━━ Information supplied

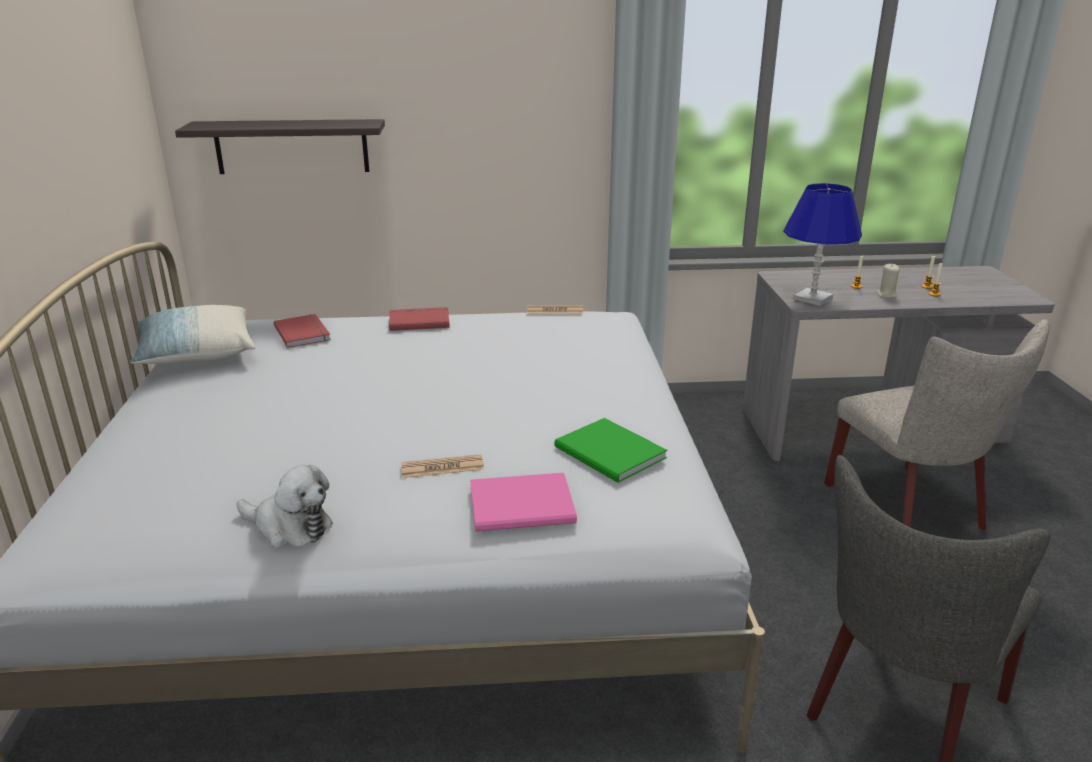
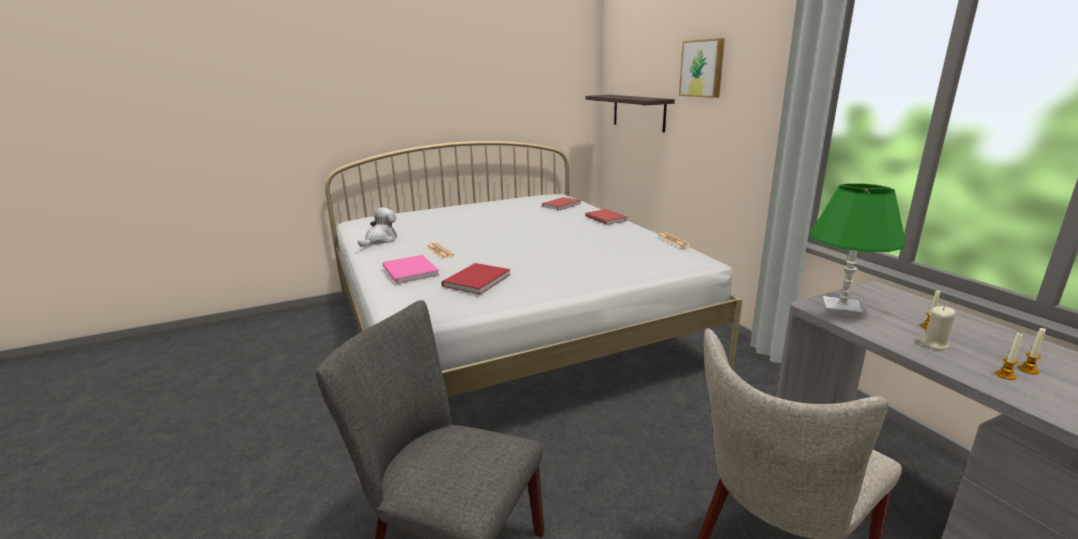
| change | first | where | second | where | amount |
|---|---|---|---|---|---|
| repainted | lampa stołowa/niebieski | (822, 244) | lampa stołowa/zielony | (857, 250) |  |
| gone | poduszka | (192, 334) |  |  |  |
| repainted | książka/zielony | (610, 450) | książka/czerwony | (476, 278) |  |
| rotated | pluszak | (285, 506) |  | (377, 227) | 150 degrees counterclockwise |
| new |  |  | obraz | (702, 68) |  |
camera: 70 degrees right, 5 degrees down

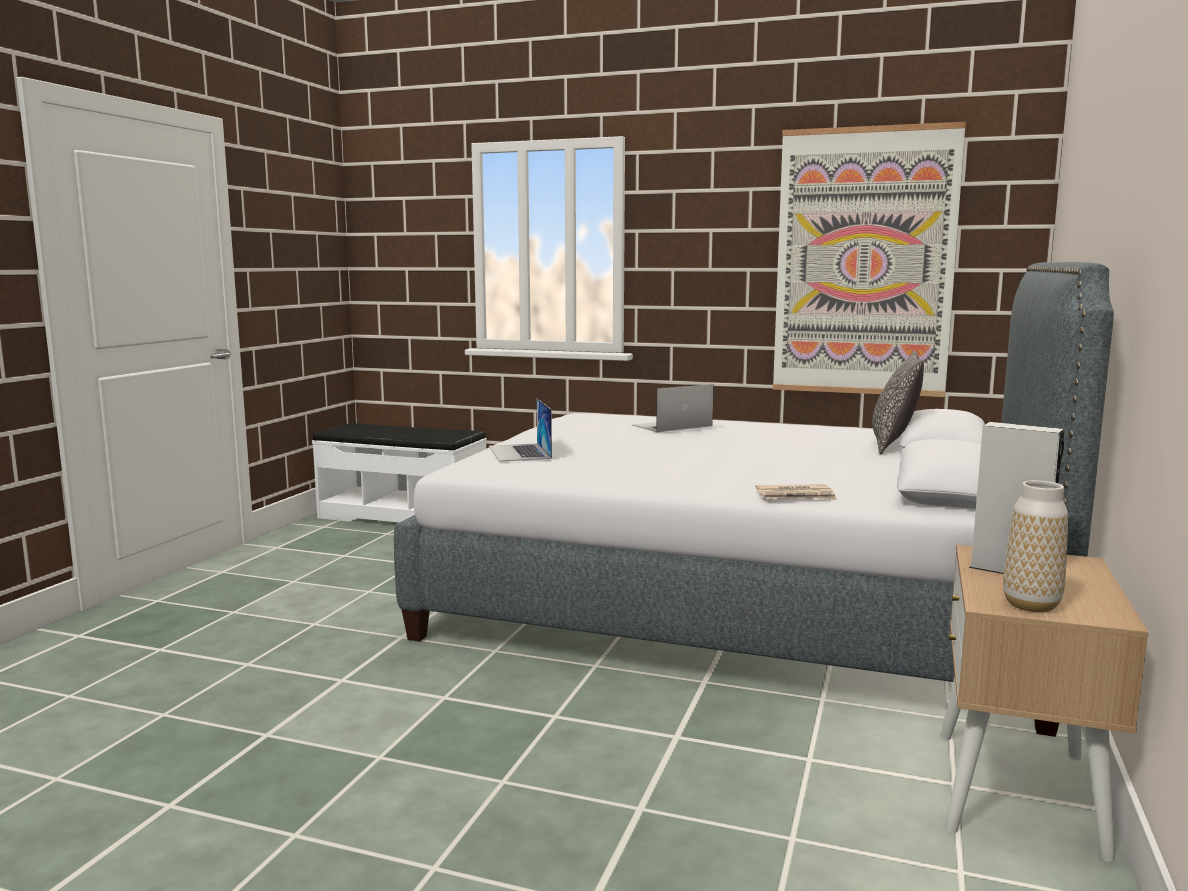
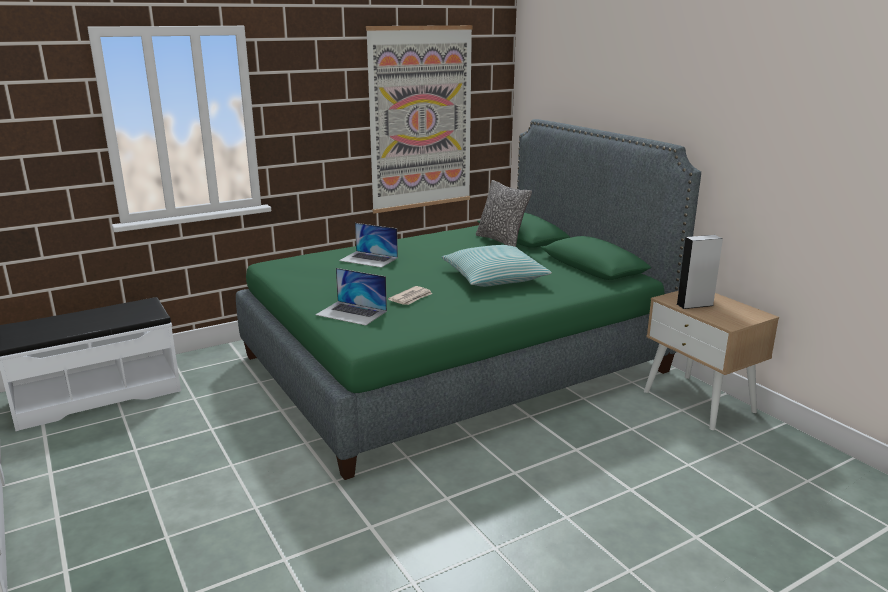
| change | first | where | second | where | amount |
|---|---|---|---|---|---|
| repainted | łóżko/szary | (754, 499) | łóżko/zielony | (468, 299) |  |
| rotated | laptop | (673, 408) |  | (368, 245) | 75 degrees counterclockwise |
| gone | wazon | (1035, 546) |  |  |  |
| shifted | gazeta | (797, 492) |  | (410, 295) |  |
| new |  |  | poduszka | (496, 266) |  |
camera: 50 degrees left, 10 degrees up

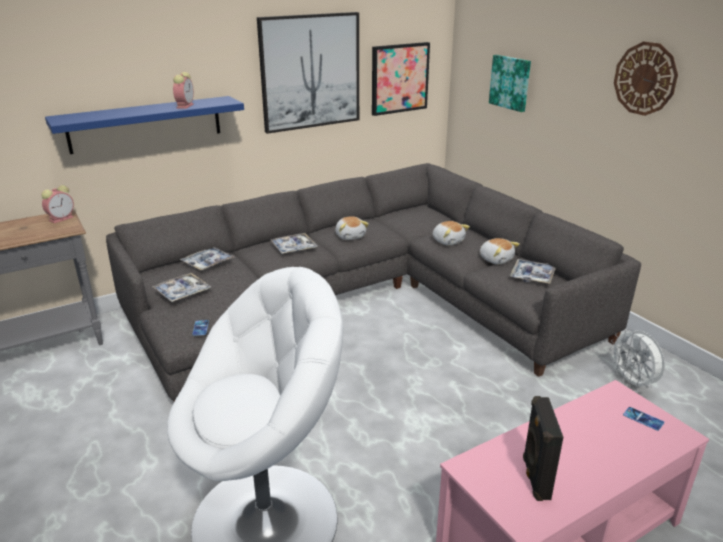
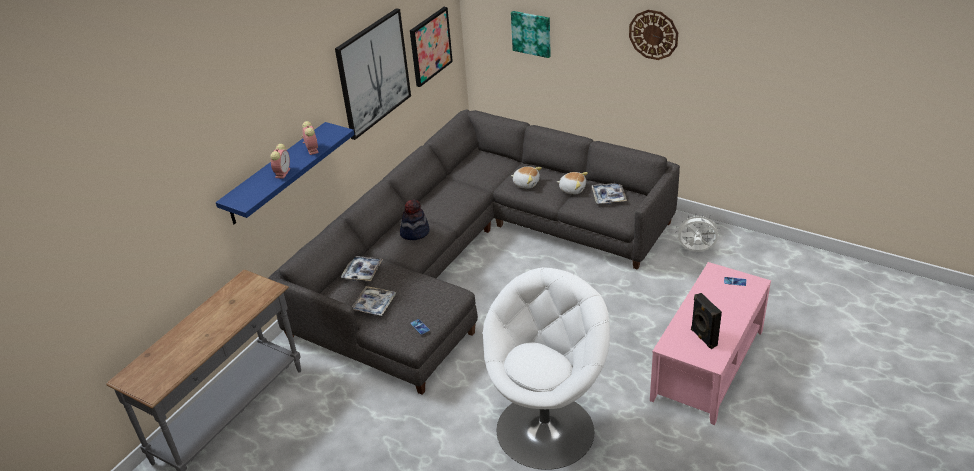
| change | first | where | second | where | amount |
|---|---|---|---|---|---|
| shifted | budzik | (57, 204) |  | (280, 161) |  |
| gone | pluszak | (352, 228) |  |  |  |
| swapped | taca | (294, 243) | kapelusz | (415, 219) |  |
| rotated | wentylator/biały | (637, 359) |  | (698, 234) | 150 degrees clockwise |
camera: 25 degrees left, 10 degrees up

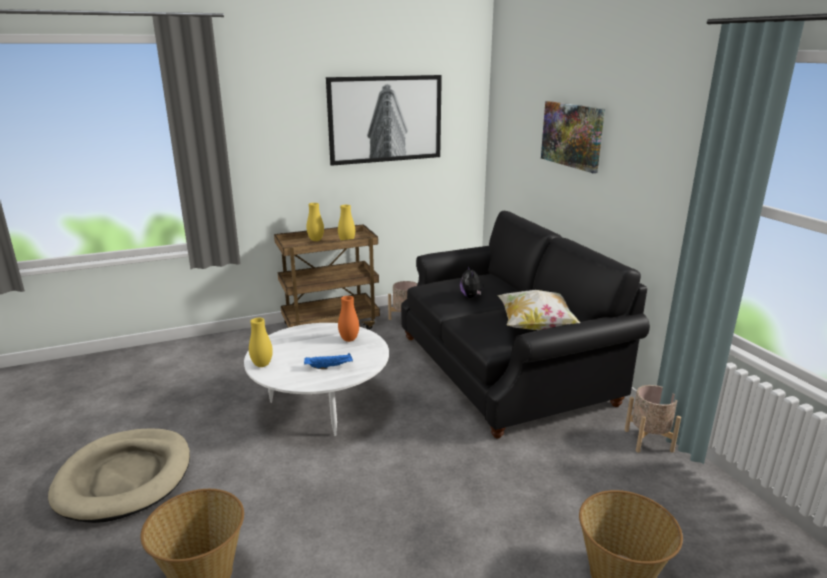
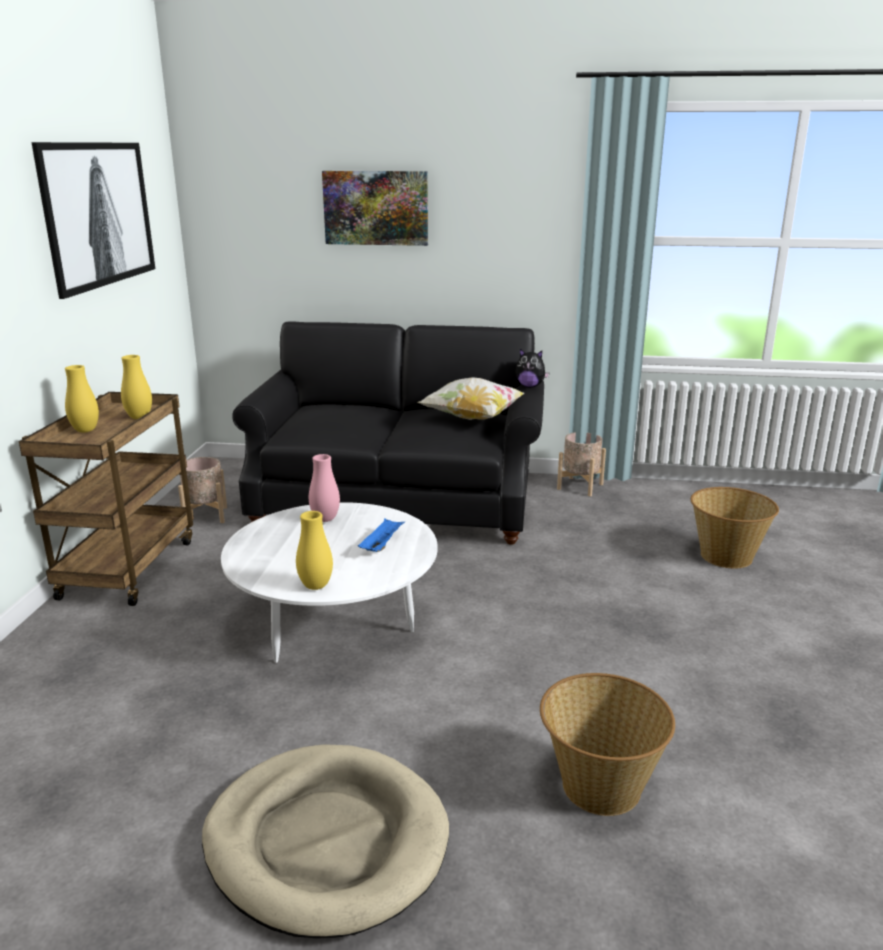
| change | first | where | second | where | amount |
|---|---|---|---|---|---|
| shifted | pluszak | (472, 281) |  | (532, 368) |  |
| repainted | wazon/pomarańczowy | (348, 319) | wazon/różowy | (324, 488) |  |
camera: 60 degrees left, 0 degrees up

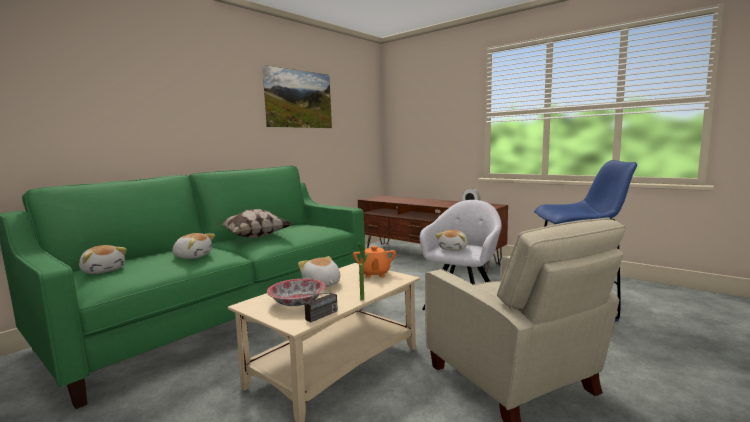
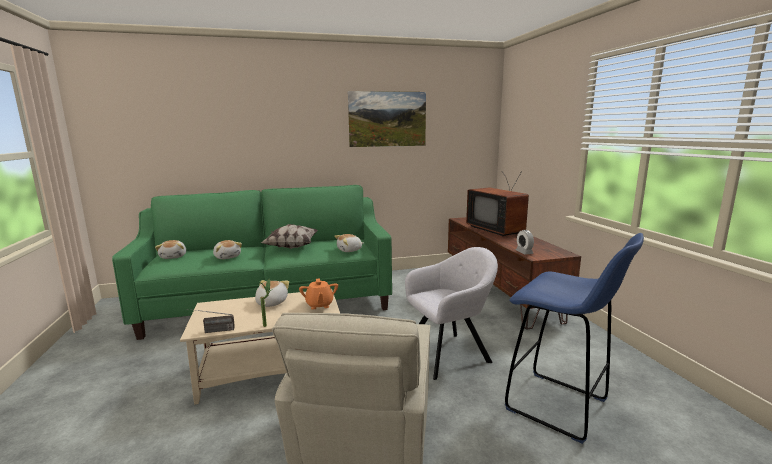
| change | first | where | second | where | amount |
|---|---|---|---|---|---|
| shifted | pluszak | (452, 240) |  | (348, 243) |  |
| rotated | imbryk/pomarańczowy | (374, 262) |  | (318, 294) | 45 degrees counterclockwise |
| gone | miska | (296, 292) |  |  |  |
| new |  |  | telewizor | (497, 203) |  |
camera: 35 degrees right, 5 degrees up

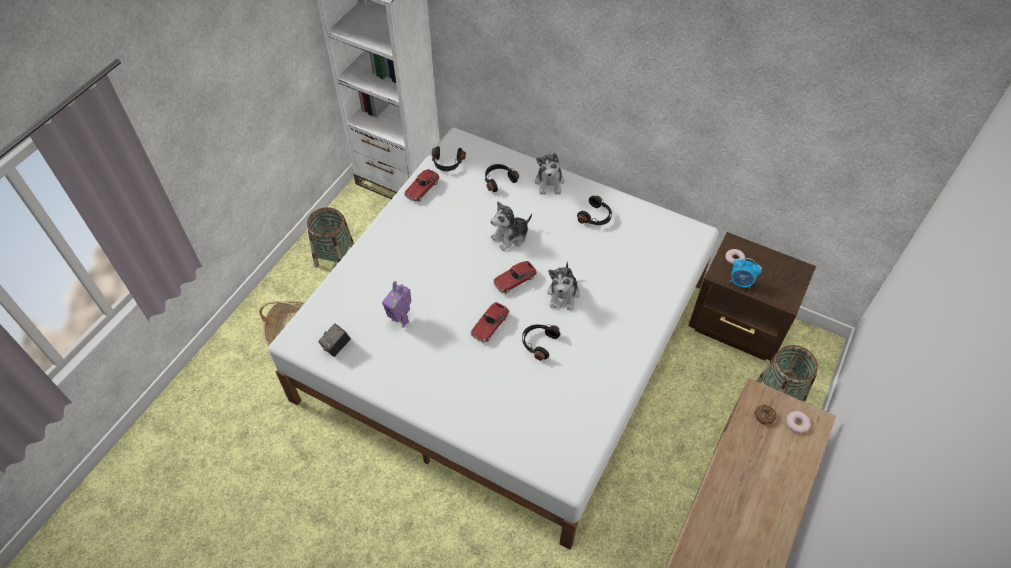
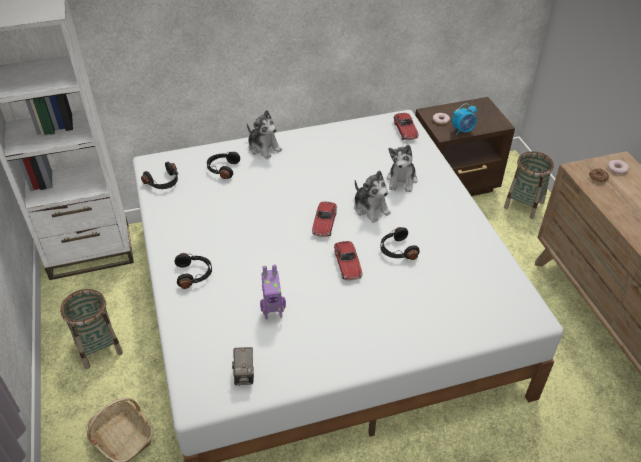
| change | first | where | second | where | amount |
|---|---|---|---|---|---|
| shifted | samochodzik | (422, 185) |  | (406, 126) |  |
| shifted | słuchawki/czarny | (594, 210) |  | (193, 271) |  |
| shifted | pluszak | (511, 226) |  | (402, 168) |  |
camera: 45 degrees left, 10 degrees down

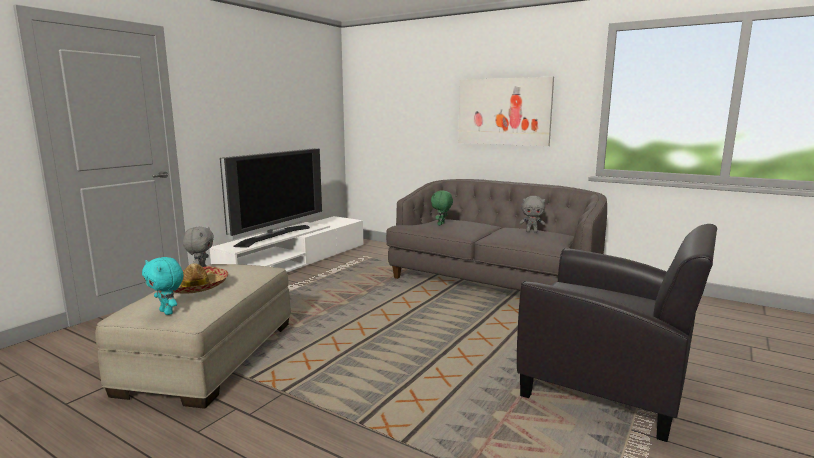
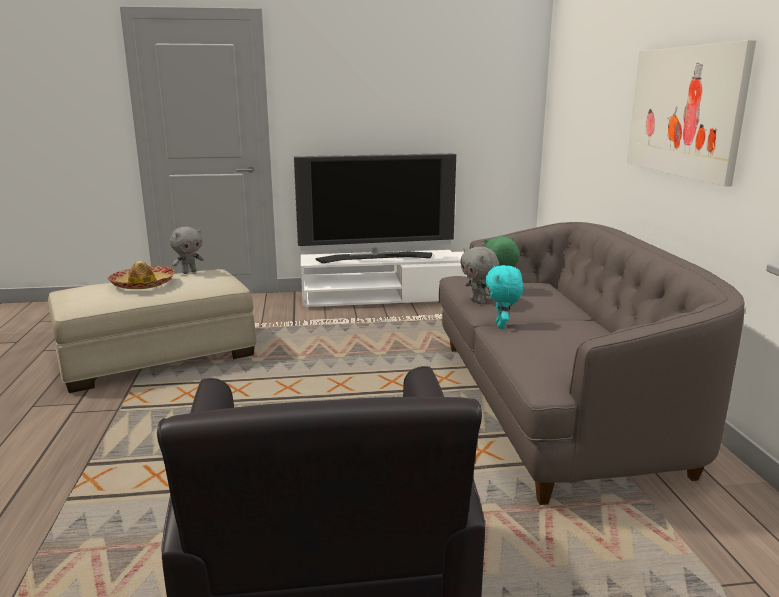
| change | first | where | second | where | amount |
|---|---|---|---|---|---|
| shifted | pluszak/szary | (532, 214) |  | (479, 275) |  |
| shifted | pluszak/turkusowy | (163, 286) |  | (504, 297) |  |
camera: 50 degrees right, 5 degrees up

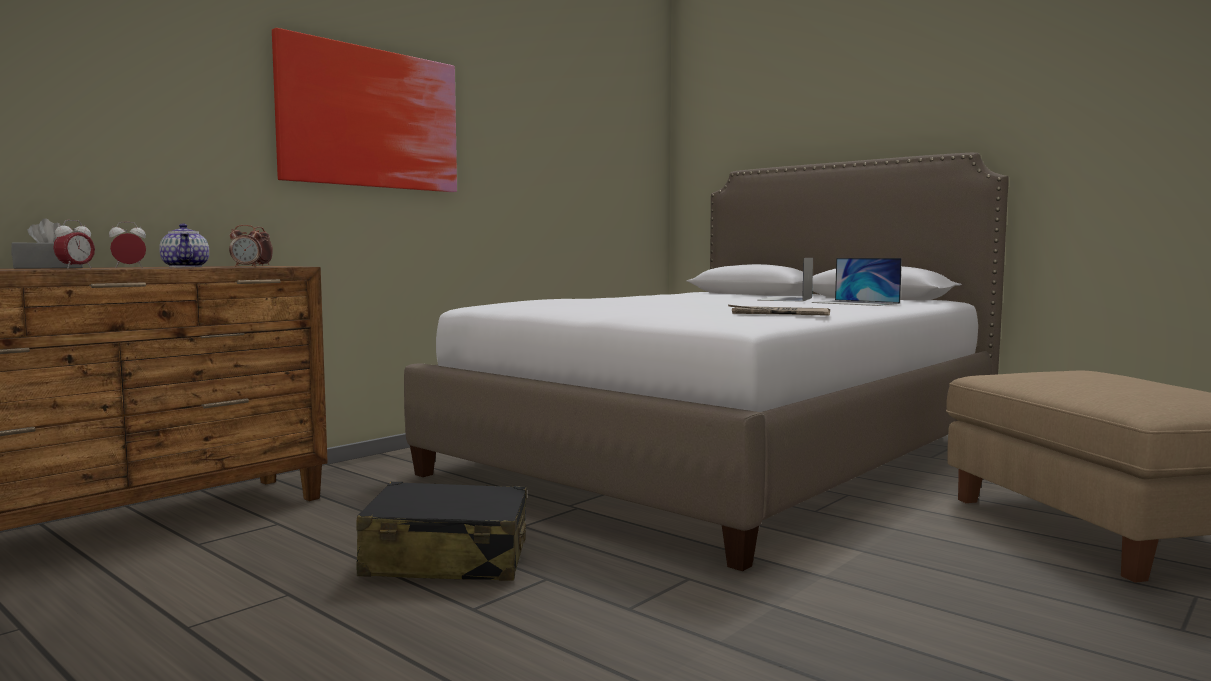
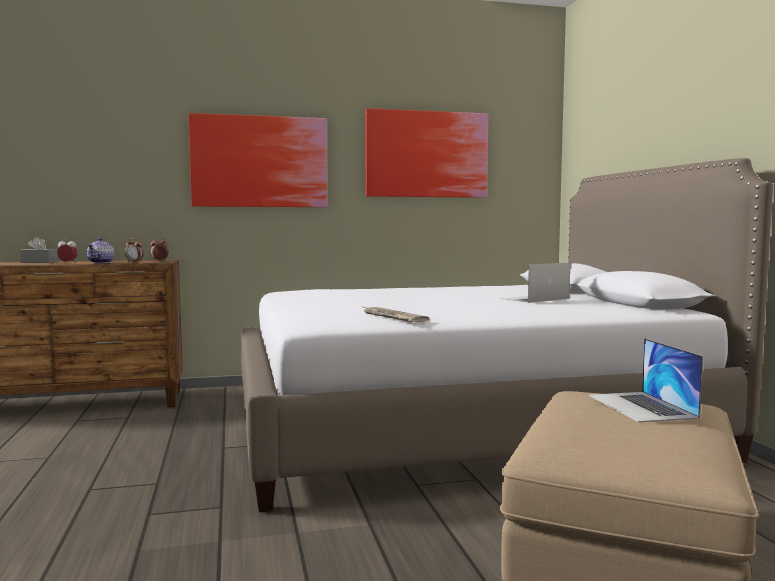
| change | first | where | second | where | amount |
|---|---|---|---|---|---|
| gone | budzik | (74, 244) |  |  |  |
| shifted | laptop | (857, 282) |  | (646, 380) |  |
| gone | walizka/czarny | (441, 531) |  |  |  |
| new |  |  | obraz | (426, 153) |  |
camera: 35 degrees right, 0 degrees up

━━━━

### Problem statement
Every record must be set down again exactly; pictures do not belong in the copy.

### Output below
| change | first | where | second | where | amount |
|---|---|---|---|---|---|
| repainted | lampa stołowa/niebieski | (822, 244) | lampa stołowa/zielony | (857, 250) |  |
| gone | poduszka | (192, 334) |  |  |  |
| repainted | książka/zielony | (610, 450) | książka/czerwony | (476, 278) |  |
| rotated | pluszak | (285, 506) |  | (377, 227) | 150 degrees counterclockwise |
| new |  |  | obraz | (702, 68) |  |
camera: 70 degrees right, 5 degrees down

| change | first | where | second | where | amount |
|---|---|---|---|---|---|
| repainted | łóżko/szary | (754, 499) | łóżko/zielony | (468, 299) |  |
| rotated | laptop | (673, 408) |  | (368, 245) | 75 degrees counterclockwise |
| gone | wazon | (1035, 546) |  |  |  |
| shifted | gazeta | (797, 492) |  | (410, 295) |  |
| new |  |  | poduszka | (496, 266) |  |
camera: 50 degrees left, 10 degrees up

| change | first | where | second | where | amount |
|---|---|---|---|---|---|
| shifted | budzik | (57, 204) |  | (280, 161) |  |
| gone | pluszak | (352, 228) |  |  |  |
| swapped | taca | (294, 243) | kapelusz | (415, 219) |  |
| rotated | wentylator/biały | (637, 359) |  | (698, 234) | 150 degrees clockwise |
camera: 25 degrees left, 10 degrees up

| change | first | where | second | where | amount |
|---|---|---|---|---|---|
| shifted | pluszak | (472, 281) |  | (532, 368) |  |
| repainted | wazon/pomarańczowy | (348, 319) | wazon/różowy | (324, 488) |  |
camera: 60 degrees left, 0 degrees up

| change | first | where | second | where | amount |
|---|---|---|---|---|---|
| shifted | pluszak | (452, 240) |  | (348, 243) |  |
| rotated | imbryk/pomarańczowy | (374, 262) |  | (318, 294) | 45 degrees counterclockwise |
| gone | miska | (296, 292) |  |  |  |
| new |  |  | telewizor | (497, 203) |  |
camera: 35 degrees right, 5 degrees up

| change | first | where | second | where | amount |
|---|---|---|---|---|---|
| shifted | samochodzik | (422, 185) |  | (406, 126) |  |
| shifted | słuchawki/czarny | (594, 210) |  | (193, 271) |  |
| shifted | pluszak | (511, 226) |  | (402, 168) |  |
camera: 45 degrees left, 10 degrees down

| change | first | where | second | where | amount |
|---|---|---|---|---|---|
| shifted | pluszak/szary | (532, 214) |  | (479, 275) |  |
| shifted | pluszak/turkusowy | (163, 286) |  | (504, 297) |  |
camera: 50 degrees right, 5 degrees up

| change | first | where | second | where | amount |
|---|---|---|---|---|---|
| gone | budzik | (74, 244) |  |  |  |
| shifted | laptop | (857, 282) |  | (646, 380) |  |
| gone | walizka/czarny | (441, 531) |  |  |  |
| new |  |  | obraz | (426, 153) |  |
camera: 35 degrees right, 0 degrees up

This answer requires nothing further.